Describing and explaining temperature control

It is usually better to avoid the terms ‘warm blooded’ and ‘cold blooded’ when referring to animals, and instead use the correct terms endothermic and ectothermic. If the environmental temperature is high, it is possible for the body temperature of ‘cold- blooded’ animal (ectotherm), to be much higher than that of a ‘warm blooded’ (endotherm) animal. Ectotherms cannot control their temperature physiologically but they do have some adaptations, such as enzymes with lower optimum temperatures, that suit them to the climate in which they live.

An ectotherm’s activity level may be low when the temperature is low but being an ectotherm does have at least one clear advantage. A very large proportion of the food energy used by an endotherm is used to generate heat within the body to maintain core temperature. An 80kg man would need about 250kg of food a year, compared to that of an 80kg alligator, which could survive on 8.5kg. Ectothermy is an ‘economical’ way of life so ectothermic animals can survive in habitats too lacking in food for many endotherms. For example, many desert animals are ectotherms such as scorpions, snakes and beetles. Small mammals and birds, such as shrews or hummingbirds, need to eat almost constantly because their large surface area/volume ratio means they lose large amounts of heat to the surroundings.
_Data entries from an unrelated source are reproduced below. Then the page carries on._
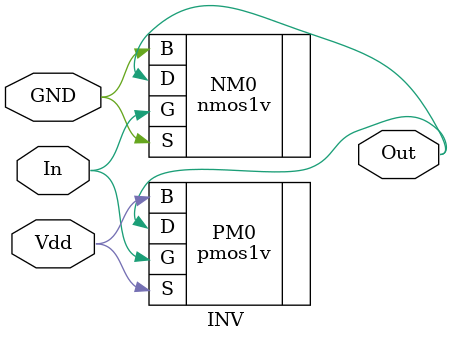
<source format=v>

module INV (
GND,Vdd,In,Out );
input  GND;
input  Vdd;
input  In;
output  Out;
wire Vdd;
wire In;
wire GND;
wire Out;

nmos1v    
 NM0  ( .S( GND ), .G( In ), .B( GND ), .D( Out ) );

pmos1v    
 PM0  ( .S( Vdd ), .G( In ), .B( Vdd ), .D( Out ) );

endmodule


</source>
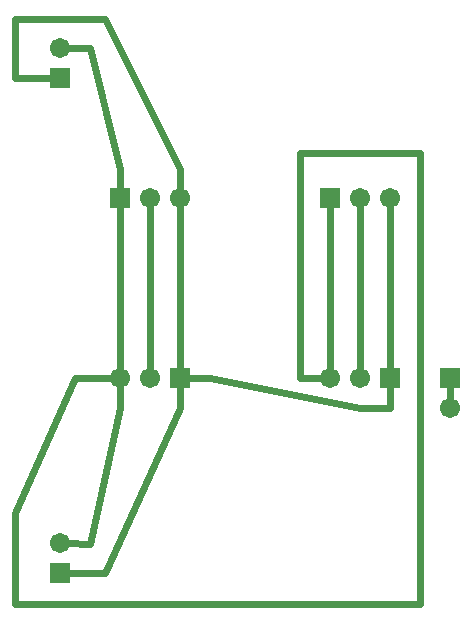
<source format=gtl>
G04 MADE WITH FRITZING*
G04 WWW.FRITZING.ORG*
G04 DOUBLE SIDED*
G04 HOLES PLATED*
G04 CONTOUR ON CENTER OF CONTOUR VECTOR*
%ASAXBY*%
%FSLAX23Y23*%
%MOIN*%
%OFA0B0*%
%SFA1.0B1.0*%
%ADD10C,0.067559*%
%ADD11R,0.067559X0.067559*%
%ADD12C,0.024000*%
%LNCOPPER1*%
G90*
G70*
G54D10*
X1544Y871D03*
X1544Y771D03*
X1144Y1471D03*
X1244Y1471D03*
X1344Y1471D03*
X444Y1471D03*
X544Y1471D03*
X644Y1471D03*
X644Y871D03*
X544Y871D03*
X444Y871D03*
X1344Y871D03*
X1244Y871D03*
X1144Y871D03*
X244Y1871D03*
X244Y1971D03*
X244Y221D03*
X244Y321D03*
G54D11*
X1544Y871D03*
X1144Y1471D03*
X444Y1471D03*
X644Y871D03*
X1344Y871D03*
X244Y1871D03*
X244Y221D03*
G54D12*
X1445Y120D02*
X94Y120D01*
D02*
X395Y221D02*
X269Y221D01*
D02*
X1044Y1621D02*
X1445Y1621D01*
D02*
X1044Y871D02*
X1044Y1621D01*
D02*
X1445Y1621D02*
X1445Y120D01*
D02*
X94Y120D02*
X94Y422D01*
D02*
X294Y871D02*
X420Y871D01*
D02*
X94Y422D02*
X294Y871D01*
D02*
X1120Y871D02*
X1044Y871D01*
D02*
X745Y871D02*
X669Y871D01*
D02*
X1245Y772D02*
X745Y871D01*
D02*
X1344Y772D02*
X1245Y772D01*
D02*
X1344Y846D02*
X1344Y772D01*
D02*
X345Y1971D02*
X444Y1570D01*
D02*
X444Y1570D02*
X444Y1496D01*
D02*
X269Y1971D02*
X345Y1971D01*
D02*
X444Y1446D02*
X444Y896D01*
D02*
X345Y320D02*
X269Y321D01*
D02*
X444Y772D02*
X345Y320D01*
D02*
X444Y846D02*
X444Y772D01*
D02*
X395Y2070D02*
X644Y1570D01*
D02*
X644Y1570D02*
X644Y1496D01*
D02*
X94Y2070D02*
X395Y2070D01*
D02*
X644Y1446D02*
X644Y1121D01*
D02*
X644Y1121D02*
X644Y896D01*
D02*
X644Y772D02*
X395Y221D01*
D02*
X644Y846D02*
X644Y772D01*
D02*
X544Y1446D02*
X544Y896D01*
D02*
X94Y1872D02*
X94Y2070D01*
D02*
X220Y1871D02*
X94Y1872D01*
D02*
X1344Y896D02*
X1344Y1446D01*
D02*
X1144Y1446D02*
X1144Y896D01*
D02*
X1544Y846D02*
X1544Y796D01*
D02*
X1244Y1446D02*
X1244Y896D01*
G04 End of Copper1*
M02*
</source>
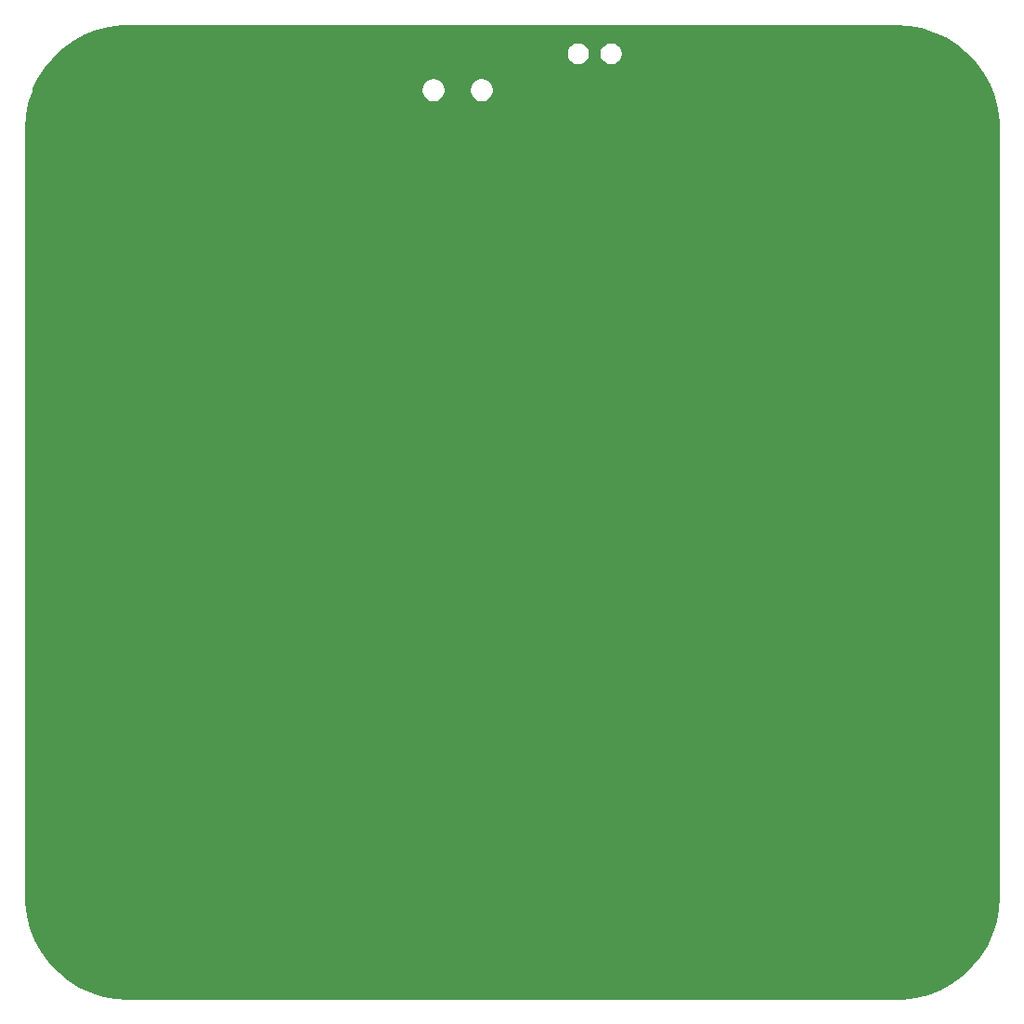
<source format=gbl>
G04 #@! TF.GenerationSoftware,KiCad,Pcbnew,(5.1.8)-1*
G04 #@! TF.CreationDate,2021-04-18T14:37:25+02:00*
G04 #@! TF.ProjectId,Coaster_LiPo,436f6173-7465-4725-9f4c-69506f2e6b69,D*
G04 #@! TF.SameCoordinates,Original*
G04 #@! TF.FileFunction,Copper,L2,Bot*
G04 #@! TF.FilePolarity,Positive*
%FSLAX46Y46*%
G04 Gerber Fmt 4.6, Leading zero omitted, Abs format (unit mm)*
G04 Created by KiCad (PCBNEW (5.1.8)-1) date 2021-04-18 14:37:25*
%MOMM*%
%LPD*%
G01*
G04 APERTURE LIST*
G04 #@! TA.AperFunction,ViaPad*
%ADD10C,0.800000*%
G04 #@! TD*
G04 #@! TA.AperFunction,Conductor*
%ADD11C,0.254000*%
G04 #@! TD*
G04 #@! TA.AperFunction,Conductor*
%ADD12C,0.150000*%
G04 #@! TD*
G04 APERTURE END LIST*
D10*
X73250000Y-111500000D03*
X101500000Y-103500000D03*
X100500000Y-110000000D03*
X93500000Y-116000000D03*
X96500000Y-118000000D03*
X84750000Y-104250000D03*
X50250000Y-116750000D03*
X76750000Y-133500000D03*
X111750000Y-133500000D03*
X128750000Y-108250000D03*
X128500000Y-73250000D03*
X51250000Y-81750000D03*
X103250000Y-56250000D03*
X68250000Y-56250000D03*
X82250000Y-59250000D03*
X89000000Y-98000000D03*
X91000000Y-98000000D03*
X91000000Y-92000000D03*
X88250000Y-96500000D03*
X91750000Y-96500000D03*
X88250000Y-93500000D03*
X91750000Y-93500000D03*
X89000000Y-92000000D03*
X106000000Y-92250000D03*
X108500000Y-90000000D03*
X89500000Y-61000000D03*
X91500000Y-53750000D03*
X78500000Y-59250000D03*
X78500000Y-53500000D03*
D11*
X126170449Y-50734944D02*
X127322444Y-50954698D01*
X128437801Y-51317100D01*
X129498955Y-51816441D01*
X130489146Y-52444836D01*
X131392776Y-53192383D01*
X132195588Y-54047292D01*
X132884922Y-54996079D01*
X133449903Y-56023774D01*
X133881627Y-57114186D01*
X134173281Y-58250103D01*
X134321571Y-59423941D01*
X134340000Y-60010358D01*
X134340001Y-129979237D01*
X134265056Y-131170448D01*
X134045302Y-132322444D01*
X133682900Y-133437801D01*
X133183560Y-134498952D01*
X132555165Y-135489144D01*
X131807612Y-136392780D01*
X130952708Y-137195588D01*
X130003922Y-137884922D01*
X128976227Y-138449903D01*
X127885813Y-138881627D01*
X126749897Y-139173281D01*
X125576058Y-139321571D01*
X124989642Y-139340000D01*
X55020747Y-139340000D01*
X53829552Y-139265056D01*
X52677556Y-139045302D01*
X51562199Y-138682900D01*
X50501048Y-138183560D01*
X49510856Y-137555165D01*
X48607220Y-136807612D01*
X47804412Y-135952708D01*
X47115078Y-135003922D01*
X46550097Y-133976227D01*
X46118373Y-132885813D01*
X45826719Y-131749897D01*
X45678429Y-130576058D01*
X45660000Y-129989642D01*
X45660000Y-60020747D01*
X45734944Y-58829551D01*
X45954698Y-57677556D01*
X46317100Y-56562199D01*
X46398972Y-56388212D01*
X81665000Y-56388212D01*
X81665000Y-56611788D01*
X81708617Y-56831067D01*
X81794176Y-57037624D01*
X81918388Y-57223520D01*
X82076480Y-57381612D01*
X82262376Y-57505824D01*
X82468933Y-57591383D01*
X82688212Y-57635000D01*
X82911788Y-57635000D01*
X83131067Y-57591383D01*
X83337624Y-57505824D01*
X83523520Y-57381612D01*
X83681612Y-57223520D01*
X83805824Y-57037624D01*
X83891383Y-56831067D01*
X83935000Y-56611788D01*
X83935000Y-56388212D01*
X86065000Y-56388212D01*
X86065000Y-56611788D01*
X86108617Y-56831067D01*
X86194176Y-57037624D01*
X86318388Y-57223520D01*
X86476480Y-57381612D01*
X86662376Y-57505824D01*
X86868933Y-57591383D01*
X87088212Y-57635000D01*
X87311788Y-57635000D01*
X87531067Y-57591383D01*
X87737624Y-57505824D01*
X87923520Y-57381612D01*
X88081612Y-57223520D01*
X88205824Y-57037624D01*
X88291383Y-56831067D01*
X88335000Y-56611788D01*
X88335000Y-56388212D01*
X88291383Y-56168933D01*
X88205824Y-55962376D01*
X88081612Y-55776480D01*
X87923520Y-55618388D01*
X87737624Y-55494176D01*
X87531067Y-55408617D01*
X87311788Y-55365000D01*
X87088212Y-55365000D01*
X86868933Y-55408617D01*
X86662376Y-55494176D01*
X86476480Y-55618388D01*
X86318388Y-55776480D01*
X86194176Y-55962376D01*
X86108617Y-56168933D01*
X86065000Y-56388212D01*
X83935000Y-56388212D01*
X83891383Y-56168933D01*
X83805824Y-55962376D01*
X83681612Y-55776480D01*
X83523520Y-55618388D01*
X83337624Y-55494176D01*
X83131067Y-55408617D01*
X82911788Y-55365000D01*
X82688212Y-55365000D01*
X82468933Y-55408617D01*
X82262376Y-55494176D01*
X82076480Y-55618388D01*
X81918388Y-55776480D01*
X81794176Y-55962376D01*
X81708617Y-56168933D01*
X81665000Y-56388212D01*
X46398972Y-56388212D01*
X46816441Y-55501045D01*
X47444836Y-54510854D01*
X48192383Y-53607224D01*
X48771777Y-53063137D01*
X94915000Y-53063137D01*
X94915000Y-53276863D01*
X94956696Y-53486483D01*
X95038485Y-53683940D01*
X95157225Y-53861647D01*
X95308353Y-54012775D01*
X95486060Y-54131515D01*
X95683517Y-54213304D01*
X95893137Y-54255000D01*
X96106863Y-54255000D01*
X96316483Y-54213304D01*
X96513940Y-54131515D01*
X96691647Y-54012775D01*
X96842775Y-53861647D01*
X96961515Y-53683940D01*
X97043304Y-53486483D01*
X97085000Y-53276863D01*
X97085000Y-53063137D01*
X97915000Y-53063137D01*
X97915000Y-53276863D01*
X97956696Y-53486483D01*
X98038485Y-53683940D01*
X98157225Y-53861647D01*
X98308353Y-54012775D01*
X98486060Y-54131515D01*
X98683517Y-54213304D01*
X98893137Y-54255000D01*
X99106863Y-54255000D01*
X99316483Y-54213304D01*
X99513940Y-54131515D01*
X99691647Y-54012775D01*
X99842775Y-53861647D01*
X99961515Y-53683940D01*
X100043304Y-53486483D01*
X100085000Y-53276863D01*
X100085000Y-53063137D01*
X100043304Y-52853517D01*
X99961515Y-52656060D01*
X99842775Y-52478353D01*
X99691647Y-52327225D01*
X99513940Y-52208485D01*
X99316483Y-52126696D01*
X99106863Y-52085000D01*
X98893137Y-52085000D01*
X98683517Y-52126696D01*
X98486060Y-52208485D01*
X98308353Y-52327225D01*
X98157225Y-52478353D01*
X98038485Y-52656060D01*
X97956696Y-52853517D01*
X97915000Y-53063137D01*
X97085000Y-53063137D01*
X97043304Y-52853517D01*
X96961515Y-52656060D01*
X96842775Y-52478353D01*
X96691647Y-52327225D01*
X96513940Y-52208485D01*
X96316483Y-52126696D01*
X96106863Y-52085000D01*
X95893137Y-52085000D01*
X95683517Y-52126696D01*
X95486060Y-52208485D01*
X95308353Y-52327225D01*
X95157225Y-52478353D01*
X95038485Y-52656060D01*
X94956696Y-52853517D01*
X94915000Y-53063137D01*
X48771777Y-53063137D01*
X49047292Y-52804412D01*
X49996079Y-52115078D01*
X51023774Y-51550097D01*
X52114186Y-51118373D01*
X53250103Y-50826719D01*
X54423941Y-50678429D01*
X55010358Y-50660000D01*
X124979253Y-50660000D01*
X126170449Y-50734944D01*
G04 #@! TA.AperFunction,Conductor*
D12*
G36*
X126170449Y-50734944D02*
G01*
X127322444Y-50954698D01*
X128437801Y-51317100D01*
X129498955Y-51816441D01*
X130489146Y-52444836D01*
X131392776Y-53192383D01*
X132195588Y-54047292D01*
X132884922Y-54996079D01*
X133449903Y-56023774D01*
X133881627Y-57114186D01*
X134173281Y-58250103D01*
X134321571Y-59423941D01*
X134340000Y-60010358D01*
X134340001Y-129979237D01*
X134265056Y-131170448D01*
X134045302Y-132322444D01*
X133682900Y-133437801D01*
X133183560Y-134498952D01*
X132555165Y-135489144D01*
X131807612Y-136392780D01*
X130952708Y-137195588D01*
X130003922Y-137884922D01*
X128976227Y-138449903D01*
X127885813Y-138881627D01*
X126749897Y-139173281D01*
X125576058Y-139321571D01*
X124989642Y-139340000D01*
X55020747Y-139340000D01*
X53829552Y-139265056D01*
X52677556Y-139045302D01*
X51562199Y-138682900D01*
X50501048Y-138183560D01*
X49510856Y-137555165D01*
X48607220Y-136807612D01*
X47804412Y-135952708D01*
X47115078Y-135003922D01*
X46550097Y-133976227D01*
X46118373Y-132885813D01*
X45826719Y-131749897D01*
X45678429Y-130576058D01*
X45660000Y-129989642D01*
X45660000Y-60020747D01*
X45734944Y-58829551D01*
X45954698Y-57677556D01*
X46317100Y-56562199D01*
X46398972Y-56388212D01*
X81665000Y-56388212D01*
X81665000Y-56611788D01*
X81708617Y-56831067D01*
X81794176Y-57037624D01*
X81918388Y-57223520D01*
X82076480Y-57381612D01*
X82262376Y-57505824D01*
X82468933Y-57591383D01*
X82688212Y-57635000D01*
X82911788Y-57635000D01*
X83131067Y-57591383D01*
X83337624Y-57505824D01*
X83523520Y-57381612D01*
X83681612Y-57223520D01*
X83805824Y-57037624D01*
X83891383Y-56831067D01*
X83935000Y-56611788D01*
X83935000Y-56388212D01*
X86065000Y-56388212D01*
X86065000Y-56611788D01*
X86108617Y-56831067D01*
X86194176Y-57037624D01*
X86318388Y-57223520D01*
X86476480Y-57381612D01*
X86662376Y-57505824D01*
X86868933Y-57591383D01*
X87088212Y-57635000D01*
X87311788Y-57635000D01*
X87531067Y-57591383D01*
X87737624Y-57505824D01*
X87923520Y-57381612D01*
X88081612Y-57223520D01*
X88205824Y-57037624D01*
X88291383Y-56831067D01*
X88335000Y-56611788D01*
X88335000Y-56388212D01*
X88291383Y-56168933D01*
X88205824Y-55962376D01*
X88081612Y-55776480D01*
X87923520Y-55618388D01*
X87737624Y-55494176D01*
X87531067Y-55408617D01*
X87311788Y-55365000D01*
X87088212Y-55365000D01*
X86868933Y-55408617D01*
X86662376Y-55494176D01*
X86476480Y-55618388D01*
X86318388Y-55776480D01*
X86194176Y-55962376D01*
X86108617Y-56168933D01*
X86065000Y-56388212D01*
X83935000Y-56388212D01*
X83891383Y-56168933D01*
X83805824Y-55962376D01*
X83681612Y-55776480D01*
X83523520Y-55618388D01*
X83337624Y-55494176D01*
X83131067Y-55408617D01*
X82911788Y-55365000D01*
X82688212Y-55365000D01*
X82468933Y-55408617D01*
X82262376Y-55494176D01*
X82076480Y-55618388D01*
X81918388Y-55776480D01*
X81794176Y-55962376D01*
X81708617Y-56168933D01*
X81665000Y-56388212D01*
X46398972Y-56388212D01*
X46816441Y-55501045D01*
X47444836Y-54510854D01*
X48192383Y-53607224D01*
X48771777Y-53063137D01*
X94915000Y-53063137D01*
X94915000Y-53276863D01*
X94956696Y-53486483D01*
X95038485Y-53683940D01*
X95157225Y-53861647D01*
X95308353Y-54012775D01*
X95486060Y-54131515D01*
X95683517Y-54213304D01*
X95893137Y-54255000D01*
X96106863Y-54255000D01*
X96316483Y-54213304D01*
X96513940Y-54131515D01*
X96691647Y-54012775D01*
X96842775Y-53861647D01*
X96961515Y-53683940D01*
X97043304Y-53486483D01*
X97085000Y-53276863D01*
X97085000Y-53063137D01*
X97915000Y-53063137D01*
X97915000Y-53276863D01*
X97956696Y-53486483D01*
X98038485Y-53683940D01*
X98157225Y-53861647D01*
X98308353Y-54012775D01*
X98486060Y-54131515D01*
X98683517Y-54213304D01*
X98893137Y-54255000D01*
X99106863Y-54255000D01*
X99316483Y-54213304D01*
X99513940Y-54131515D01*
X99691647Y-54012775D01*
X99842775Y-53861647D01*
X99961515Y-53683940D01*
X100043304Y-53486483D01*
X100085000Y-53276863D01*
X100085000Y-53063137D01*
X100043304Y-52853517D01*
X99961515Y-52656060D01*
X99842775Y-52478353D01*
X99691647Y-52327225D01*
X99513940Y-52208485D01*
X99316483Y-52126696D01*
X99106863Y-52085000D01*
X98893137Y-52085000D01*
X98683517Y-52126696D01*
X98486060Y-52208485D01*
X98308353Y-52327225D01*
X98157225Y-52478353D01*
X98038485Y-52656060D01*
X97956696Y-52853517D01*
X97915000Y-53063137D01*
X97085000Y-53063137D01*
X97043304Y-52853517D01*
X96961515Y-52656060D01*
X96842775Y-52478353D01*
X96691647Y-52327225D01*
X96513940Y-52208485D01*
X96316483Y-52126696D01*
X96106863Y-52085000D01*
X95893137Y-52085000D01*
X95683517Y-52126696D01*
X95486060Y-52208485D01*
X95308353Y-52327225D01*
X95157225Y-52478353D01*
X95038485Y-52656060D01*
X94956696Y-52853517D01*
X94915000Y-53063137D01*
X48771777Y-53063137D01*
X49047292Y-52804412D01*
X49996079Y-52115078D01*
X51023774Y-51550097D01*
X52114186Y-51118373D01*
X53250103Y-50826719D01*
X54423941Y-50678429D01*
X55010358Y-50660000D01*
X124979253Y-50660000D01*
X126170449Y-50734944D01*
G37*
G04 #@! TD.AperFunction*
M02*

</source>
Large reptiles and snakes can go months without food, so are less affected by changes in the food supply.

Explaining temperature control

It helps to explain how temperature is controlled using the stages of stimulus, receptor, control mechanism and effector. This can also be helpfully used to define the terms negative feedback and homeostasis. It is important to remember that it is receptors in the skin that monitor external temperature and receptors in the hypothalamus that monitor changes in core temperature. If core temperature rises then vasodilation occurs. The lumen of the arteriole gets wider during vasodilation. Students often write, ‘the capillary moves closer to the surface of the skin so more heat is lost’. This is incorrect. Blood vessels cannot move up and down inside the skin. The arterioles of the capillary beds dilate, allowing more blood to flow in the capillaries that lie nearer to the skin surface. Some blood does flow in these capillaries all the time but the flow is increased when core temperature rises. It is also worth noting that capillaries do not contain smooth muscle so are incapable of constricting or dilating. Only arterioles in the skin can dilate. The method of heat loss should also be mentioned, i.e. convection, conduction and radiation.